After her remarkable showing in the steeplechase, “a distance horse race in which competitors are required to jump diverse fence and ditch obstacles,”we meet Delaney at one of the barns in a row of similar structures. She is with her mount (not hers) now shed of saddle and tack, and she smiles wide, his velvet muzzled head at her shoulder. As we talk, he nudges her playfully and she chuckles. “He’s so much like a dog, isn’t he?” turning to stroke him. “And jealous, just like one, too.” Love language.

It’s love you see, too, in the photo above; Delaney has found her dream job, despite her parents’ gently grounding her, making sure she understood her slim chance at finding her seat at the table with the upper-tier equestrian community.
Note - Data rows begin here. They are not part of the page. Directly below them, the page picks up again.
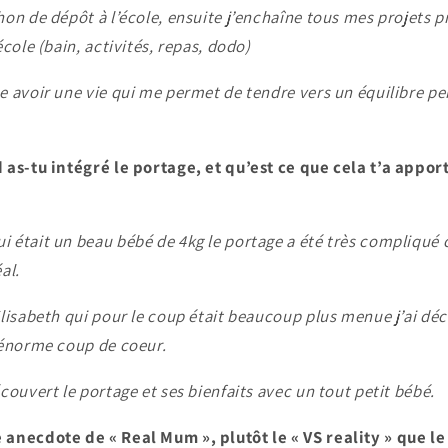
on de dépôt à l’école, ensuite j’enchaîne tous mes projets pr
école (bain, activités, repas, dodo)
e avoir une vie qui me permet de tendre vers un équilibre pe
 as-tu intégré le portage, et qu’est ce que cela t’a apport
était un beau bébé de 4kg le portage a été très compliqué ca
al.
Elisabeth qui pour le coup était beaucoup plus menue j’ai dé
 énorme coup de coeur.
couvert le portage et ses bienfaits avec un tout petit bébé.
anecdote de « Real Mum », plutôt le « VS reality » que le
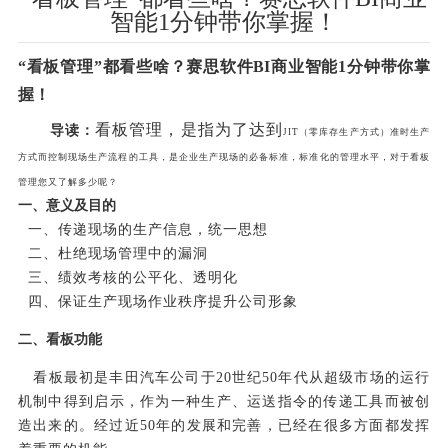
智能1分钟带你掌握！
“看板管理”都看些啥？
赛思软件BI商业智能1
分钟带你掌
握！
看板管理，是指为了达到
导读：
JIT（零库存生产方式）准时生产
方式而控制现场生产流程的工具，是企业生产现场的必备标准，标准化的管理水平，对于看板
管理您又了解多少呢？
一、意义及目的
一、传递现场的生产信息，统一思想
二、杜绝现场管理中的漏洞
三、绩效考核的公平化、透明化
四、保证生产现场作业秩序提升公司形象
二、看板功能
看板最初是丰田汽车公司于20世纪50年代从超级市场的运行
机制中得到启示，作为一种生产、运送指令的传递工具而被创
造出来的。经过近50年的发展和完善，已经在很多方面都发挥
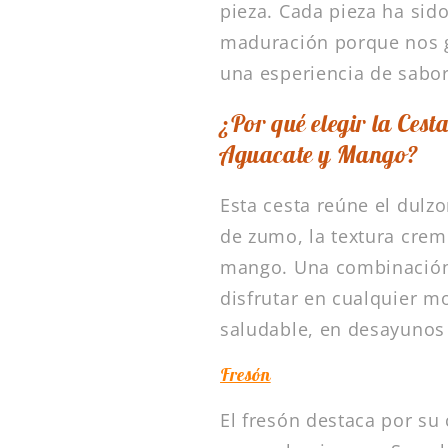
pieza. Cada pieza ha sid
maduración porque nos g
una esperiencia de sabor
¿Por qué elegir la Ces
Aguacate y Mango?
Esta cesta reúne el dulzo
de zumo, la textura cremo
mango. Una combinación 
disfrutar en cualquier m
saludable, en desayunos o
Fresón
El fresón destaca por su 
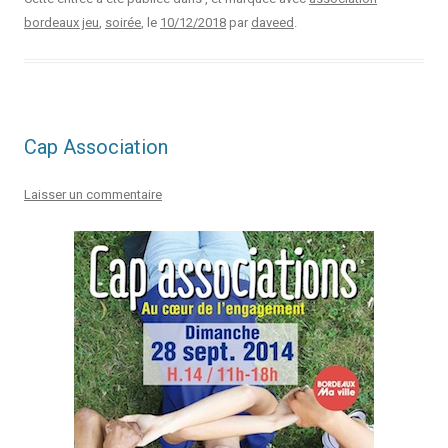
bordeaux jeu
,
soirée
, le
10/12/2018
par
daveed
.
Cap Association
Laisser un commentaire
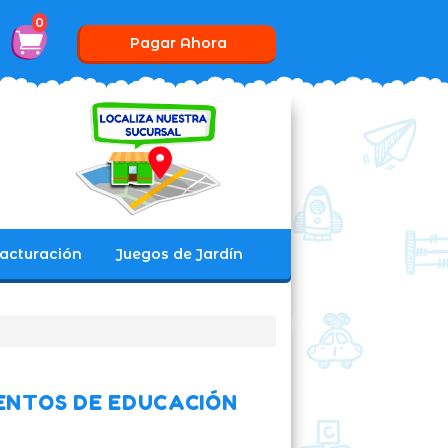
0
Pagar Ahora
acturación
Juegos de Jardín
ENTOS DE EDUCACIÓN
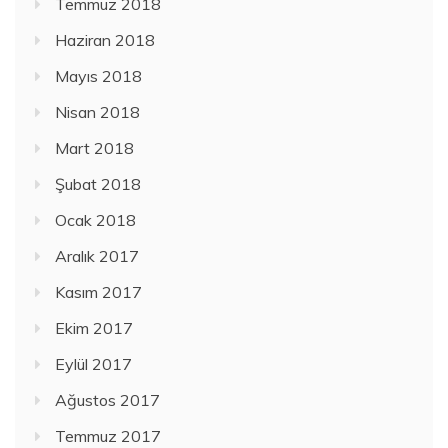
Temmuz 2018
Haziran 2018
Mayıs 2018
Nisan 2018
Mart 2018
Şubat 2018
Ocak 2018
Aralık 2017
Kasım 2017
Ekim 2017
Eylül 2017
Ağustos 2017
Temmuz 2017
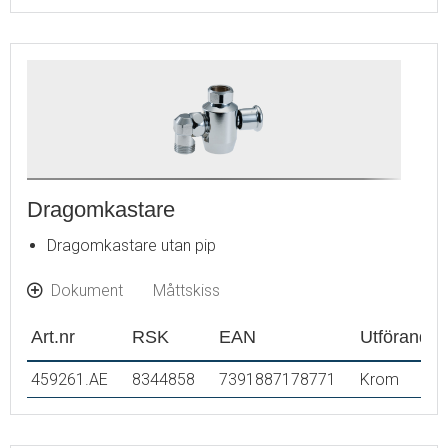
Dragomkastare
Dragomkastare utan pip
Dokument
Måttskiss
Art.nr
RSK
EAN
Utförande
459261.AE
8344858
7391887178771
Krom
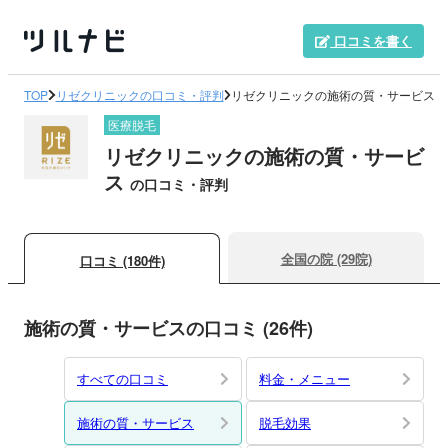
口コミを書く
TOP
リゼクリニックの口コミ・評判
リゼクリニックの施術の質・サービス
医療脱毛
リゼクリニックの施術の質・サービ
ス
の口コミ・評判
全国の院 (29院)
口コミ (180件)
施術の質・サービスの口コミ (26件)
すべての口コミ
料金・メニュー
施術の質・サービス
脱毛効果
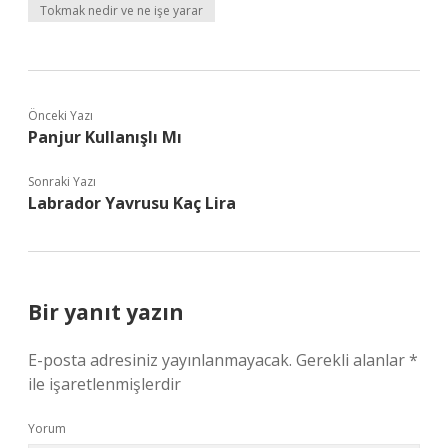
Tokmak nedir ve ne işe yarar
Önceki Yazı
Panjur Kullanışlı Mı
Sonraki Yazı
Labrador Yavrusu Kaç Lira
Bir yanıt yazın
E-posta adresiniz yayınlanmayacak.
Gerekli alanlar
*
ile işaretlenmişlerdir
Yorum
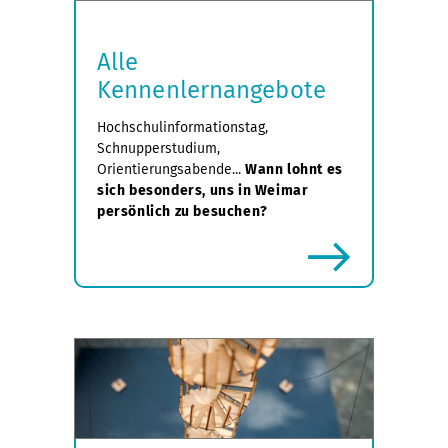
Alle
Kennenlernangebote
Hochschulinformationstag,
Schnupperstudium,
Orientierungsabende...
Wann lohnt es
sich besonders, uns in Weimar
persönlich zu besuchen?
mehr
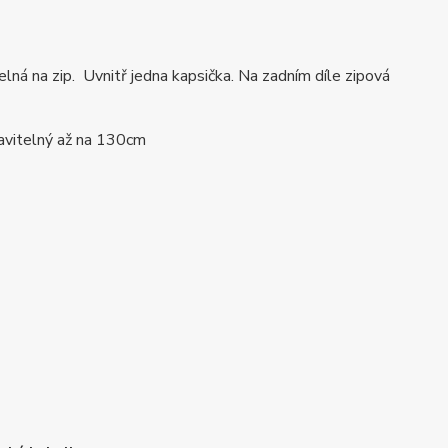
lná na zip. Uvnitř jedna kapsička. Na zadním díle zipová
tavitelný až na 130cm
But she has—luck, talent, and hard work have landed her here. She is, as her dad, my doting brother, describes, “Riding the best of big-ass horses over mind-blowing obstacles,” pride oozing from every pore.

Not that many of us realize our dream; Delaney has.

7 thoughts on “Finding Her Seat”

  1. What an incredible life experience growing up with horses . . . Delaney learned so much from the experience and is a success. Kudos to her.

    1. Can you tell me where to find your blog? I found posts from 2021, and while I’d gladly read them, I know you’re doing this year’s challenge. Thanks so much for reading!

  2. Oh wow, that is amazing, she was definitely born and raised to do this, how exciting that you could get to see her do what she does so well! Horses are absolutely my favourite animal, so I feel quite envious!

    1. I felt exactly as you say, “excit[ed]… to see her do what she does so well.” It is the best thing ever to witness others’ joy. Thanks for reading.